I quit Windows completely in May of 2001. I scrubbed my drives and went completely Linux. It wasn't too hard since most (all) of the games I played eventually got released by Loki. When they went tits up, I lingered in Linux-only mode for a while. I installed WineX and never had much luck. (I have a SCSI-only system, and they continue to not want to fix the bug where copy protection schemes fail on SCSI CD drives; their answer was "...most people use IDE. Install an IDE CD-ROM if you want to use WineX." So much for me being a subscriber any more.) It's hard to use an all Linux if you can't do WineX and you want to play games. Nearly impossible, actually. There just aren't any games current for Linux.

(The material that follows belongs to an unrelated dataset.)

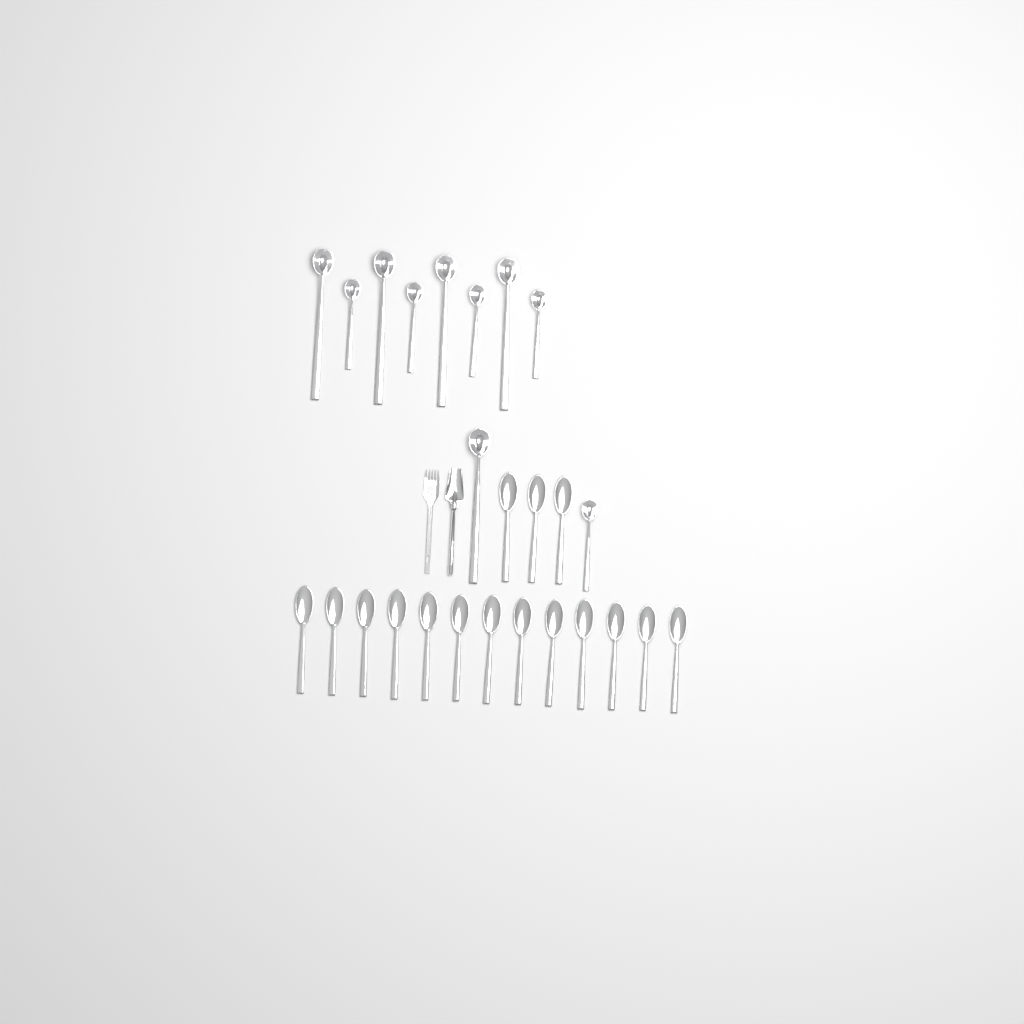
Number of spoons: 16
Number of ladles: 10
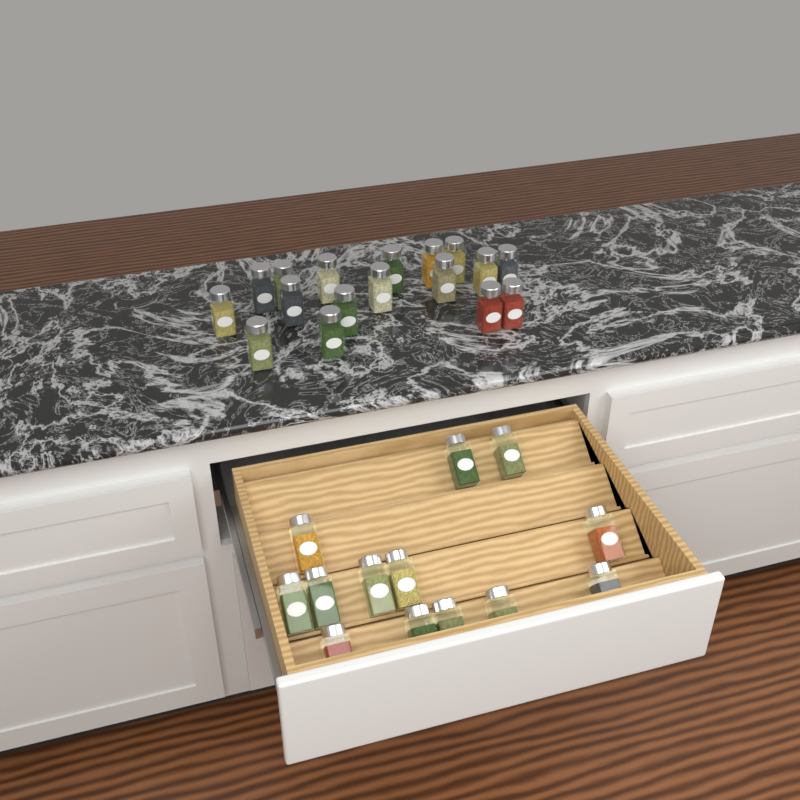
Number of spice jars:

I wound up playing my old ones for a while until I got some DVD software for Christmas that requires Win2K or XP. So I installed Win2K on a spare drive and now I dual boot again. It's pretty sad.
My advice to you is to look at the "supported games" list on WineX's site very carefully. Then install it and try to play the games you want. If a few work and you're fine, then go full Linux. If they all work, you're golden. If there's one that yuou have to have that doesn't work, keep a Win32 drive around.
-B
Ash and Hickory, straight-grained and true, make excellent bludgeons, dandy for the cudgeling of vegetarians.

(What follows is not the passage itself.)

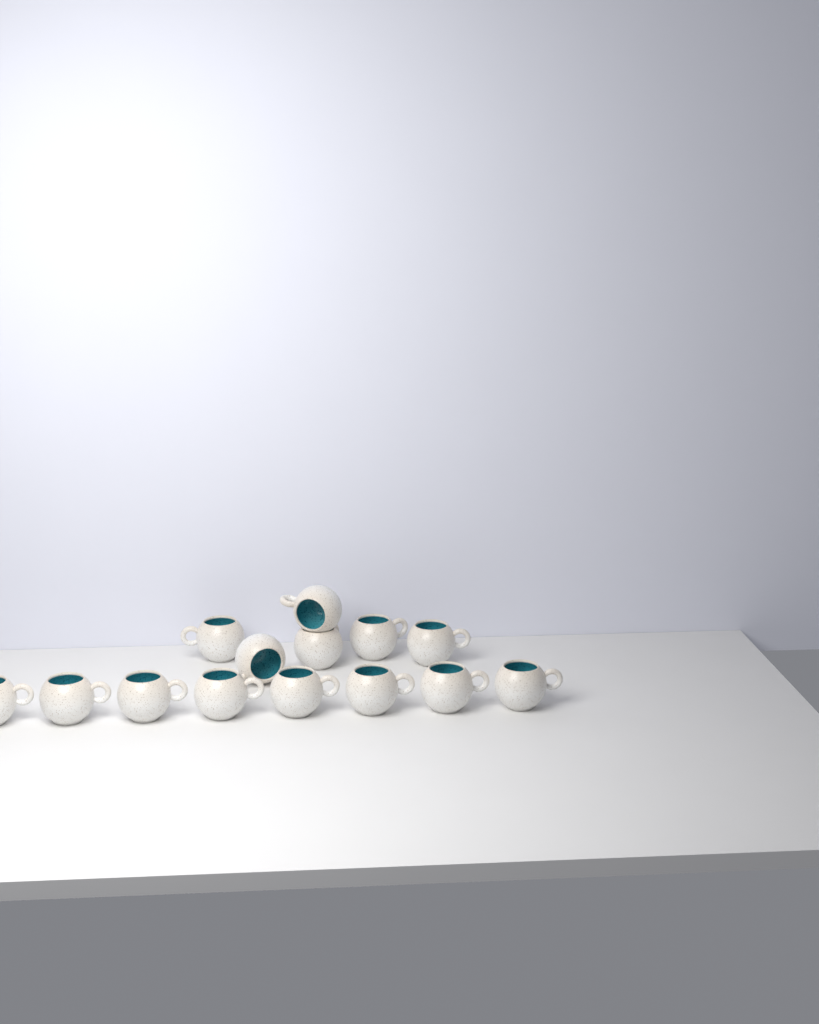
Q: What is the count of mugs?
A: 14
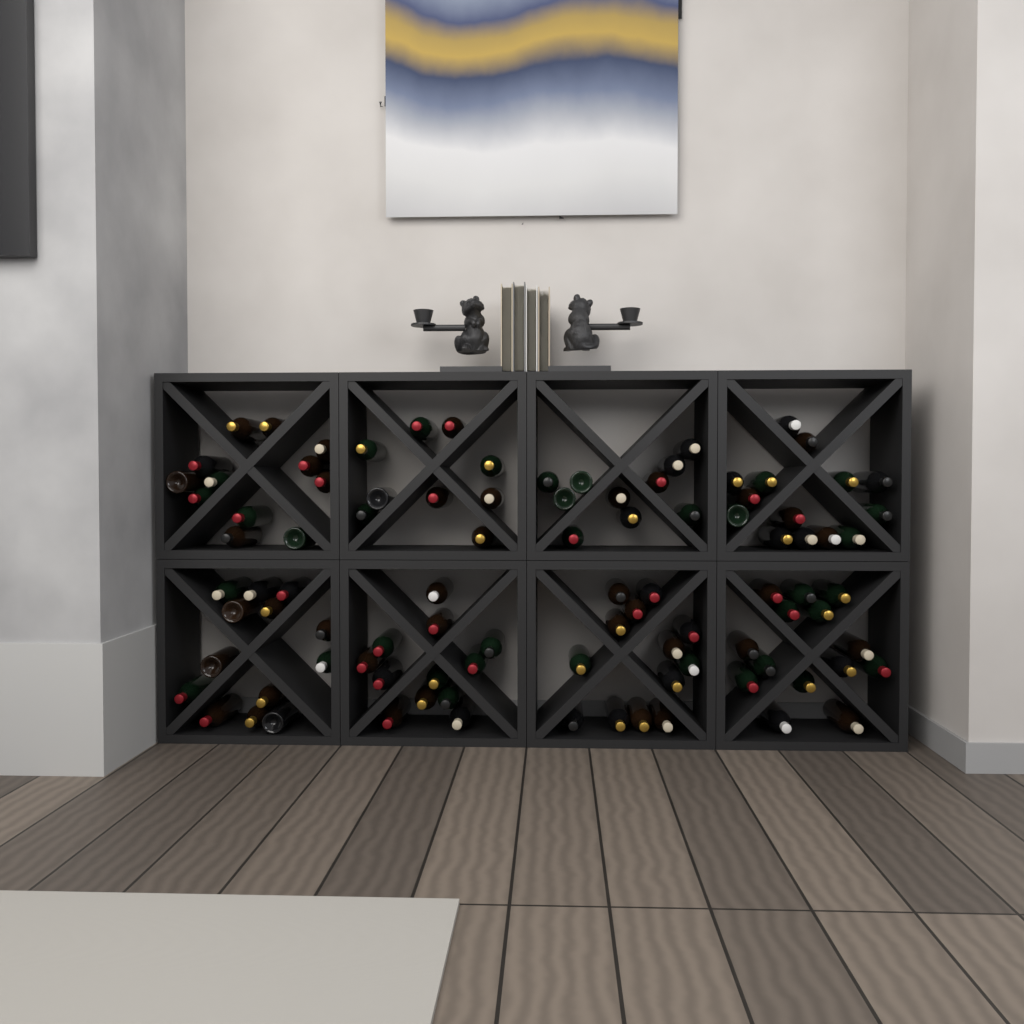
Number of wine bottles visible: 97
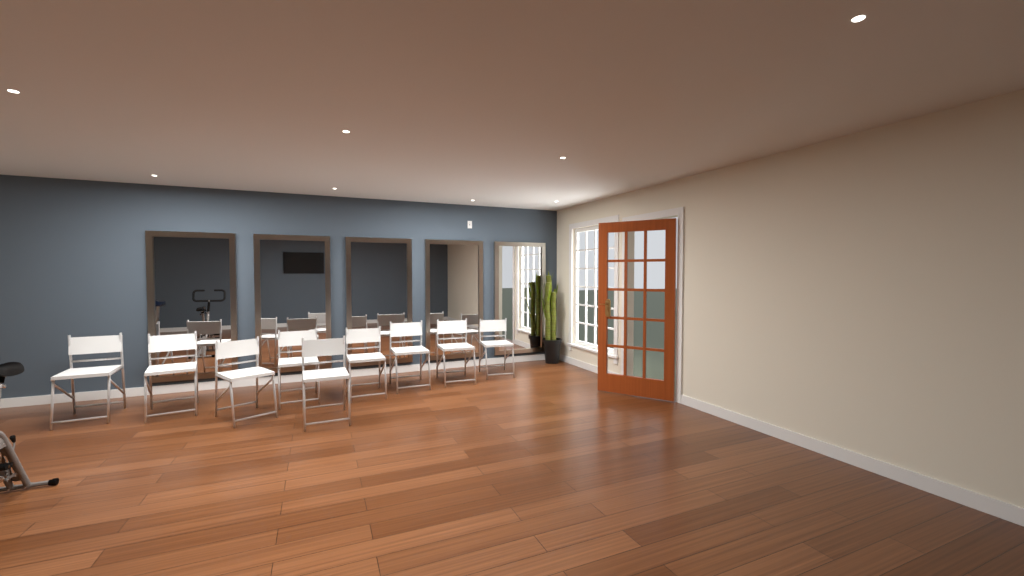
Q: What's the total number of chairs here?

Linux + WineX is a BIT unstable for Windows apps, right? Here's an idea. Why doesn't someone try to write a Windows 98 SE clone that sits on top of, oh, FreeDOS?
I couldn't be much help in such a project, as all I know is some BASIC, LOGO, and a little HTML. However, I think an open source Windows would be a great idea. Shoot, we could have LazyX, (BeatAroundThe)BushX, BushSound, BushVideo, etc.! Get it? Open source is to closed source as lazy is to active, and as beating around the bush is to being direct? Although, Bush needs eliminated (so did Saddam, but Bush needs eliminated too), so that might not be such a good idea.
PLEASE !
it's = it is
third person possessive = its
After seeing that error a thousand times (OK, maybe only a couple hundred) I had to write this, at least once.
Does Snood run yet? Ive been waiting for this game to work forever.
Mess Stuff Up
The only reason I keep windows is to play European Air War.
Anyone got it working under linux/*BSD in anyway shape or form?
Also am looking for a Korean War flight sim. Only one I have seen is an update pack for Microsoft Flight Sim @ 2 *AUD90 no way.